The reality of extreme weather: Part 2

Graduate Student Lydia Roach assisted by Researcher Dan Cayan capture laminated sediments via freeze core from Swamp Lake located in Yosemite National Park in October 2007. COURTESY
Graduate Student Lydia Roach assisted by Researcher Dan Cayan capture laminated sediments via freeze core from Swamp Lake located in Yosemite National Park in October 2007. COURTESY

By Lynne Friedmann

Note: On Dec. 13, a public forum was held at Scripps Institution of Oceanography (SIO) where climate experts discussed California’s vulnerability to extreme weather events. Part 1 of the report on the meeting (printed in the Jan. 12 issue of La Jolla Light and online at lajollalight.com) examined the range of extreme events predicted to impact the state. Part 2 considers: What can be done?

Catastrophic, extreme weather events — floods, droughts, heat waves, high winds, and associated wildfires – will be more prevalent this century in California as a result of climate change.

“Climate describes a system with a set of possible outcomes,” said Tony Westerling, a UC Merced researcher who received his doctoral degree at SIO. “How we view the outcome depends on how we’ve placed our bets.”

Hedging those bets calls for “adaptation planning,” a combination of proactive measures at the community, state, and federal level to slow the progression of climate change together with reactive measures to mitigate property damage, the risk to life, and the economic effects of an extreme event.

“The important thing is, we aren’t trying to model just one particular future,” Westerling said. “We are trying to understand a very broad range of possible futures, so that we can see where outcomes are very certain, work on reducing critical uncertainties, and help people make smart choices for the future.”

Proactive measures begin with rigorous scientific research along with which have come technology advances leading to insights into major weather events. Take for example, winter storms fueled by moisture-laden “atmospheric rivers” (ARs), a key source of the rain and snow in the Western states. ARs often deliver the majority of California’s precipitation in intense storms causing flooding in coastal regions and inland mountains having devastating effects on people and property.

“These storms are now better understood,” said Marty Ralph, a climate researcher at NOAA (National Oceanic and Atmospheric Administration). “There are prospects for several days’ lead time to know when these events are going to hit California.”

This means that emergency measures already undertaken by government agencies and citizens for earthquake preparedness – laying in emergency food and water, shelter preparations, regional communications networks, mutual aid agreements – would be useful in preparing for a severe winter storm.

Sea-level rise and associated coastal flooding and erosion will also become more acute in the future.
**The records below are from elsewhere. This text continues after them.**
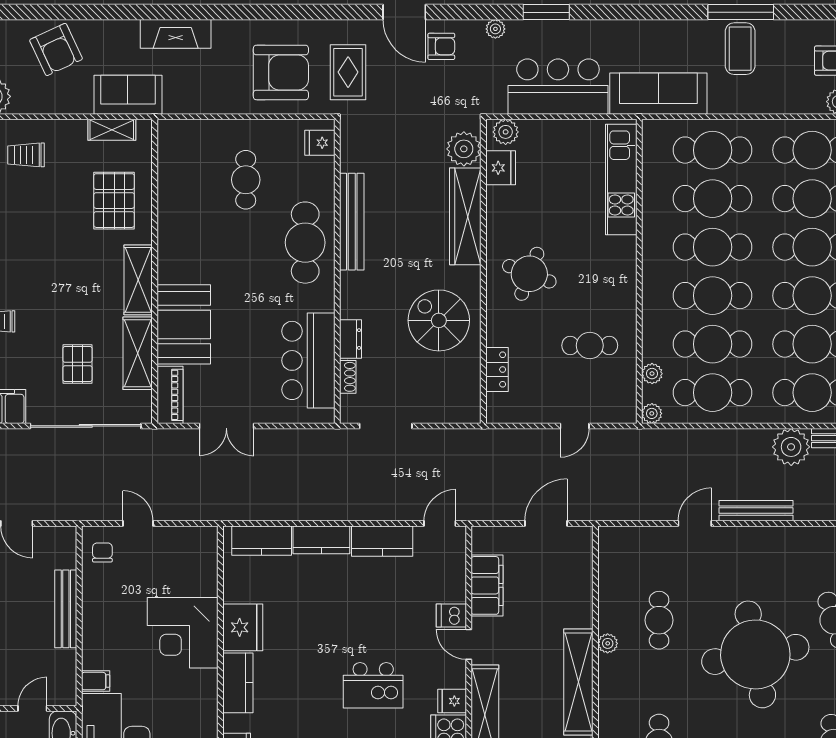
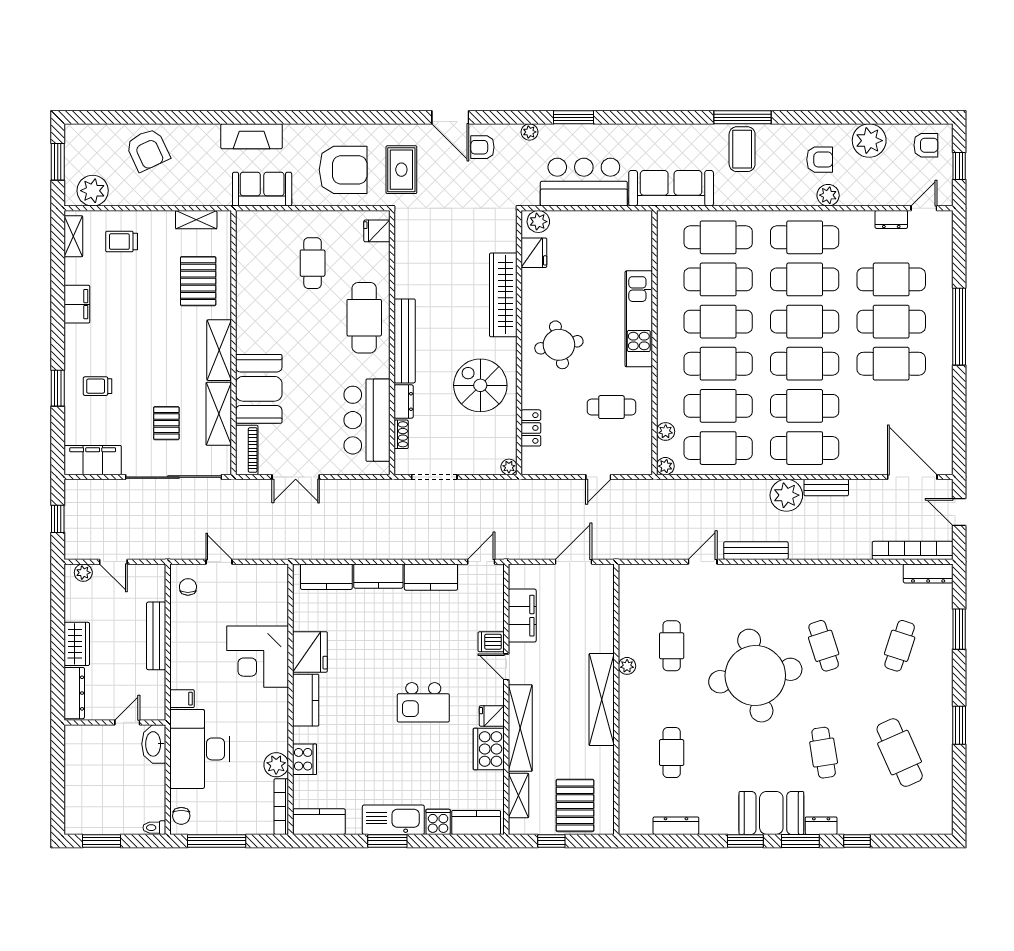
armchair: (441, 46) -> (482, 147), turned 180
sofa: (128, 95) -> (262, 189), moved
plant: (464, 149) -> (509, 467), moved, width x0.53, depth x0.53
kitchen unit: (621, 180) -> (639, 319), moved
bench: (352, 222) -> (405, 341), moved
round table: (529, 274) -> (559, 345), turned -32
Current responses include “hard” technical solutions (concrete and steel seawalls) as well as “soft” solutions (SANDAG beach-sand replenishment). But are they the best solutions?

There are gaps between adaptation need and action, according to Susanne Moser, a research fellow at Stanford University and consultant, whose work focuses on adaptation to climate change, climate change communication, social change, and the interaction between scientists, policy makers, and the public.

Moser conducted a survey this year of California Coastal Managers and found that 10 percent have not undertaken any climate change adaptation planning, 40 percent understand the need, 41 percent have begun planning, and only nine percent are implementing an adaptation plan.